Trecho
Desfecho primário: sobrevida livre de doença 

Desfechos secundários: sobrevida global, tempo operatório, uso de preservação da função erétil, morbidade e mortalidade intraoperatória, perioperatória e após 90 dias do procedimento, tempo de estadia hospitalar, histologia (urotelial puro vs. misto), contagem de linfonodos, densidade de linfonodos, tratamento com quimioterapia adjuvante e recorrência local ou retroperitoneal.  

Critérios de inclusão e exclusão mais relevantes

Critérios de inclusão: Os pacientes elegíveis deveriam apresentar carcinoma urotelial estadio T2-T4a com dois ou poucos nódulos positivos (N0, N1 e N2), com ou sem variantes histológicas. Era permitido que o paciente tivesse completado quimioterapia neoadjuvante até 70 dias antes do procedimento. Paciente que não realizaram quimioterapia neoadjuvante e que apresentavam estadio patológico T3-T4 ou linfonodos positivos após o procedimento eram recomendados à quimioterapia adjuvante (mas não obrigatório). 

Critérios de exclusão: Os principais critérios de exclusão eram cistectomia parcial prévia, cirurgia pélvica previa que evitaria a linfadenectomia estendida (bypass aortofemoral ou ilíaco) e a inabilidade determinada pelo cirurgião em realizar a linfadenectomia. Radioterapia pélvica previa não era permitida.

Tarefa 1
Com base no texto sobre desfechos e critérios do estudo, explique por que a cirurgia pélvica prévia constava entre os critérios de exclusão.
Tarefa 2
Transcreva do texto sobre desfechos e critérios do estudo a passagem que vai de "Critérios de inclusão e" até "não era permitida.".
Tarefa 3
Retome o texto sobre desfechos e critérios do estudo e continue-o a partir da última frase apresentada.

Dados fornecidos
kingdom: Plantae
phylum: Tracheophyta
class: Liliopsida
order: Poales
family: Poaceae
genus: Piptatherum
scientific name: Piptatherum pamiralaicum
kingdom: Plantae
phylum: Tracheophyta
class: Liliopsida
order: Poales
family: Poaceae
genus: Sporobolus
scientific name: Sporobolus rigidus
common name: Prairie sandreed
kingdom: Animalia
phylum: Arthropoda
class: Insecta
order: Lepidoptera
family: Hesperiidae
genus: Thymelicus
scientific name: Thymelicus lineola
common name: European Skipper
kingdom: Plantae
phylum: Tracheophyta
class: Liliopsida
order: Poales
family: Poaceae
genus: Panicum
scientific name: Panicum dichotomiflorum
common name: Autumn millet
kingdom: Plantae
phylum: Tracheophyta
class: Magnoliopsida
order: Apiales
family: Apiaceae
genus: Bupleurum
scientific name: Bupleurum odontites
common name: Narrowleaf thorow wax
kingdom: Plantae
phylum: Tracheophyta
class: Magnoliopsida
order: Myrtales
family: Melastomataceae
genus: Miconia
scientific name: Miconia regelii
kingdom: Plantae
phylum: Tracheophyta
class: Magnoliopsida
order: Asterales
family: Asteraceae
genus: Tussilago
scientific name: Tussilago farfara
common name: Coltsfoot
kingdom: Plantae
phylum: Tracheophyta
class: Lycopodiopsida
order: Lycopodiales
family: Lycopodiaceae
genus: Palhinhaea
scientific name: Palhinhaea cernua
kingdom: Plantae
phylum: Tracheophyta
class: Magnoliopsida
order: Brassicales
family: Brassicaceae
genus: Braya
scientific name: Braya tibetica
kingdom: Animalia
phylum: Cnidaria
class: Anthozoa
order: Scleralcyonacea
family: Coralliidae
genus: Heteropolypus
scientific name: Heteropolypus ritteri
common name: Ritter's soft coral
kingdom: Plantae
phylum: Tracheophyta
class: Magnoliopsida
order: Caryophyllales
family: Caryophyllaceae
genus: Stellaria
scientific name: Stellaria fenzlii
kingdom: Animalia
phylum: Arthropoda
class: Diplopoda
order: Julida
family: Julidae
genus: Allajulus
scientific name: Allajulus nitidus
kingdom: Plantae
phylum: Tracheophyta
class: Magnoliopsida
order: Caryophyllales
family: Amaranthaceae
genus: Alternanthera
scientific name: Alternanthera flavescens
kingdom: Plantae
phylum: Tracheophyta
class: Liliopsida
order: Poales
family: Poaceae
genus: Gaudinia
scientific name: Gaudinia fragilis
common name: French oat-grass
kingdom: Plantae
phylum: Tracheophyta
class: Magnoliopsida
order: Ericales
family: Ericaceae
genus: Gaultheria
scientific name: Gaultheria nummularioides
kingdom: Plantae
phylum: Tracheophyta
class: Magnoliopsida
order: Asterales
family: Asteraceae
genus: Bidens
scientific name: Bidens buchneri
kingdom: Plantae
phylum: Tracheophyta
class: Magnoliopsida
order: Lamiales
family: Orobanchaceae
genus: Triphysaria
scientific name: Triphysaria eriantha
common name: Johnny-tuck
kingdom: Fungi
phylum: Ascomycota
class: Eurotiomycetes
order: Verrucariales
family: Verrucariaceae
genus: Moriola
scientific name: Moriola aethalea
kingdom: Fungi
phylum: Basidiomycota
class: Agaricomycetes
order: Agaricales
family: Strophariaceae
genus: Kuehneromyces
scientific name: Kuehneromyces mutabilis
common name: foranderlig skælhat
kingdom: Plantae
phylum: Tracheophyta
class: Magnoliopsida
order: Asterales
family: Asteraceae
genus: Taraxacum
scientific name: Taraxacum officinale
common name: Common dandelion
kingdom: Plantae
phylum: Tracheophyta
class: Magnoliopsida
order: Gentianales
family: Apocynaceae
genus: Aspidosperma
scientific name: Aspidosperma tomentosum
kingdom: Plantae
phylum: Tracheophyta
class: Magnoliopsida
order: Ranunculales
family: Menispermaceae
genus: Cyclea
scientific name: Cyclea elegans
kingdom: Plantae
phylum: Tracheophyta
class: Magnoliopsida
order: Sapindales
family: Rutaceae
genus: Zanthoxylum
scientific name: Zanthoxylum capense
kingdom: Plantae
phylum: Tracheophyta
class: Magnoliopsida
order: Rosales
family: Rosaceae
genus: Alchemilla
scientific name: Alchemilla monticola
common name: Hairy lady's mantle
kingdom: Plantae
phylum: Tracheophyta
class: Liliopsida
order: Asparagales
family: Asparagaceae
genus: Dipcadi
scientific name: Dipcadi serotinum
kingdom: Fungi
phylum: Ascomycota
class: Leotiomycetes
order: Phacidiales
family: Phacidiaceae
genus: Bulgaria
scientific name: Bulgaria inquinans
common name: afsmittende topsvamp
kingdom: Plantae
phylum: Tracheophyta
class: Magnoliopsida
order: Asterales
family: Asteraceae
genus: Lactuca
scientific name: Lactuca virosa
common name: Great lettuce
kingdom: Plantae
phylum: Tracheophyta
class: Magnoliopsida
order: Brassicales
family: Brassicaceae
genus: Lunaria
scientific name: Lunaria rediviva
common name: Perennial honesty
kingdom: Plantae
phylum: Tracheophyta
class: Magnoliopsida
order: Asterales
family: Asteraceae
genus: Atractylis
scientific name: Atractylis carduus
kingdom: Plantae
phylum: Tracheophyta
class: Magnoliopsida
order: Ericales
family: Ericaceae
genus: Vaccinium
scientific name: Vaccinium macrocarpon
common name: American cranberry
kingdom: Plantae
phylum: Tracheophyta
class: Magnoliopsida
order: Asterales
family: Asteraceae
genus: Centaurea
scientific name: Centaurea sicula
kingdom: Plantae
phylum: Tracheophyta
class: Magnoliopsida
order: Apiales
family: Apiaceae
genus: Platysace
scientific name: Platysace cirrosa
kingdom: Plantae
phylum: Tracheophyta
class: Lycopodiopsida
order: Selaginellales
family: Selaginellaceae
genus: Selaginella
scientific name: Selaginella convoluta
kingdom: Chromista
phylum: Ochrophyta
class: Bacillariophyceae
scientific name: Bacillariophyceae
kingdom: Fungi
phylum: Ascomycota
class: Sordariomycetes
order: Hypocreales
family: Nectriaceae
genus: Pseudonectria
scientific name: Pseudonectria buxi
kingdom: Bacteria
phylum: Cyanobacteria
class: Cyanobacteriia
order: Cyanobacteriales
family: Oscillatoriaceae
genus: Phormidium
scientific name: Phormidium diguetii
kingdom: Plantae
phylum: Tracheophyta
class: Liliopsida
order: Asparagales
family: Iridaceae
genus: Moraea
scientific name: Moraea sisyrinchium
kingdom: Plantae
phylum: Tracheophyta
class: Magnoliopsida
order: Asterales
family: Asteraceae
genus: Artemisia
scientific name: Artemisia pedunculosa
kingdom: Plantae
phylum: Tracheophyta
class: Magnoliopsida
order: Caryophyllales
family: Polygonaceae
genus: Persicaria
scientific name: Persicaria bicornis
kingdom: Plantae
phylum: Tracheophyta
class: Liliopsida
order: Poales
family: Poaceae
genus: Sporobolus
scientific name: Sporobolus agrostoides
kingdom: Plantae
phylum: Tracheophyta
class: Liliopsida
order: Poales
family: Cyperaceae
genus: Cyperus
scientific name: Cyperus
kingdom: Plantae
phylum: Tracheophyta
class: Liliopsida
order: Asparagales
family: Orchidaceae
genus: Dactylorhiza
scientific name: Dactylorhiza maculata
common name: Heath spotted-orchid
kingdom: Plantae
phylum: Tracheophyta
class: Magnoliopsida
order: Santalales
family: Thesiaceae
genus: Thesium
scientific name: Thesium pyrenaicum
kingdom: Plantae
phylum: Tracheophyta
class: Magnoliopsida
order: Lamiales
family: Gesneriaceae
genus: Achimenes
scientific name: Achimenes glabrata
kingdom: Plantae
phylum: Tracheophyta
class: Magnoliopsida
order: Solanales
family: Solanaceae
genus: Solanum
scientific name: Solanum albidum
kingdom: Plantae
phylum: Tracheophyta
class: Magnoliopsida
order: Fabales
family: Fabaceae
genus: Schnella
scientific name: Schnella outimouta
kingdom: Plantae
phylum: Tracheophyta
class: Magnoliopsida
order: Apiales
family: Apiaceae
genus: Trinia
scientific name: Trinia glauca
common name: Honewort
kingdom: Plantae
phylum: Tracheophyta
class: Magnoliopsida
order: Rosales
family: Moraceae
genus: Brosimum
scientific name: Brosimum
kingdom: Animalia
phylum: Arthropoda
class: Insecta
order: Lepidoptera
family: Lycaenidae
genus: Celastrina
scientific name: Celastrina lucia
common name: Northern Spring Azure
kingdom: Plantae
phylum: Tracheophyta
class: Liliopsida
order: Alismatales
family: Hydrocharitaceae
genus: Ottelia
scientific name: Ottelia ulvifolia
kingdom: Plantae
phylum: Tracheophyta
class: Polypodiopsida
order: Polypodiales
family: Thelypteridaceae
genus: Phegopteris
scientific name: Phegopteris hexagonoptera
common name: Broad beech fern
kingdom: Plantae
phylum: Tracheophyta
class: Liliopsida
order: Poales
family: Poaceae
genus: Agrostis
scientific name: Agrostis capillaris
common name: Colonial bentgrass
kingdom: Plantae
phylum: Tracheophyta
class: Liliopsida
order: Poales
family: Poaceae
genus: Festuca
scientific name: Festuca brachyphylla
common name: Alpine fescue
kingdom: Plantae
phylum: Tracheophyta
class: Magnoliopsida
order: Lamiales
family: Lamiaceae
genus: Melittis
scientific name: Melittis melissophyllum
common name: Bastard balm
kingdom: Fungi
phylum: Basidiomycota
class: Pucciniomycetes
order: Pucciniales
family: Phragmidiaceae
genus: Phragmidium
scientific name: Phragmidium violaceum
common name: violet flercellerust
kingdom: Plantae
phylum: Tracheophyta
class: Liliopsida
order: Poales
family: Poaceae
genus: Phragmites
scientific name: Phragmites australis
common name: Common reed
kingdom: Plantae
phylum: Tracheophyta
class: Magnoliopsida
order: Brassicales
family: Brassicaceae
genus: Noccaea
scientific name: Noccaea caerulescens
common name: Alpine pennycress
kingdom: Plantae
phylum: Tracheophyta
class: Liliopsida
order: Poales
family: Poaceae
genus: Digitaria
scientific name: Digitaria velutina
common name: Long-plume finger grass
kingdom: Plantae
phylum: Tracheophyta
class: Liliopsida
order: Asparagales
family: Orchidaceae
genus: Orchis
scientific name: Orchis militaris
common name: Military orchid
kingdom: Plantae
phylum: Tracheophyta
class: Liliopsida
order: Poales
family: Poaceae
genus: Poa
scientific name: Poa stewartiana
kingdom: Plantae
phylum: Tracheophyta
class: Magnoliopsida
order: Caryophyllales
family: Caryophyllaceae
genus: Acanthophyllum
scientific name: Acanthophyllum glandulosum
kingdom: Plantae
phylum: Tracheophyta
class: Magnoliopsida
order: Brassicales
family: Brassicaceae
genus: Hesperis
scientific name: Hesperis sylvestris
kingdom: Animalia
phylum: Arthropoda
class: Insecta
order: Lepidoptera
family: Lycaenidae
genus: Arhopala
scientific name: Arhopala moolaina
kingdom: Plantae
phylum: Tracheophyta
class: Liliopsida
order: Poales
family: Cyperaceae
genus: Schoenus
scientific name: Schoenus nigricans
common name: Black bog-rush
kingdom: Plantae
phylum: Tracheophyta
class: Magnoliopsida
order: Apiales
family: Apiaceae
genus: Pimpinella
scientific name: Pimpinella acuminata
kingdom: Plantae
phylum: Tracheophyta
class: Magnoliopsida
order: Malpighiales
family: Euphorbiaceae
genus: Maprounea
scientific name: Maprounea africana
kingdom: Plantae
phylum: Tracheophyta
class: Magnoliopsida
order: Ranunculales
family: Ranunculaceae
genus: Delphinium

Resposta 1
A cirurgia pélvica prévia, como um bypass aortofemoral ou ilíaco, impediria a realização da linfadenectomia estendida.

Resposta 2
Critérios de inclusão e exclusão mais relevantes

Critérios de inclusão: Os pacientes elegíveis deveriam apresentar carcinoma urotelial estadio T2-T4a com dois ou poucos nódulos positivos (N0, N1 e N2), com ou sem variantes histológicas. Era permitido que o paciente tivesse completado quimioterapia neoadjuvante até 70 dias antes do procedimento. Paciente que não realizaram quimioterapia neoadjuvante e que apresentavam estadio patológico T3-T4 ou linfonodos positivos após o procedimento eram recomendados à quimioterapia adjuvante (mas não obrigatório). 

Critérios de exclusão: Os principais critérios de exclusão eram cistectomia parcial prévia, cirurgia pélvica previa que evitaria a linfadenectomia estendida (bypass aortofemoral ou ilíaco) e a inabilidade determinada pelo cirurgião em realizar a linfadenectomia. Radioterapia pélvica previa não era permitida.

Resposta 3
Resultados

Os grupos eram semelhantes do ponto de vista demográfico e 57% dos pacientes receberam quimioterapia neoadjuvante (a maioria baseada em cisplatina). 

O número de linfonodos ressecados foram 24 no grupo linfadenectomia padrão vs. 39 no grupo linfadenectomia estendida, enquanto o número de linfonodos positivos foram 1 e 2, respectivamente. A duração do procedimento, perda sanguinea estimada e tempo de estadia hospitalar favoreceram o grupo de linfadenectomia padrão, embora a taxa de transfusão tenha sido semelhante entre os grupos.  A cirurgia preservadora de nervos (ereção) foi realizada em 32% dos pacientes em cada grupo e foi bilateral na maioria dos pacientes. A derivação urinária também foi similar entre os grupos, sendo a neobexiga realizada em 48% dos pacientes da linfadenectomia padrão vs 47% dos pacientes da linfadenectomia estendida. Em ambos os grupos, 11% dos pacientes realizaram ou reportaram planos de realizar quimioterapia adjuvante. 

A sobrevida livre de doença de 5 anos estimada foi de 56% no grupo estendida vs. 60% no grupo padrão (hazard ratio para recorrência ou óbito, 1.10; IC95%, 0.86 to 1.40; P=0.45). A sobrevida global em 5 anos estimada foi de 59% no grupo estendida vs 63% no grupo padrão (hazard ratio para óbito, 1.13; IC95%, 0.88 to 1.45).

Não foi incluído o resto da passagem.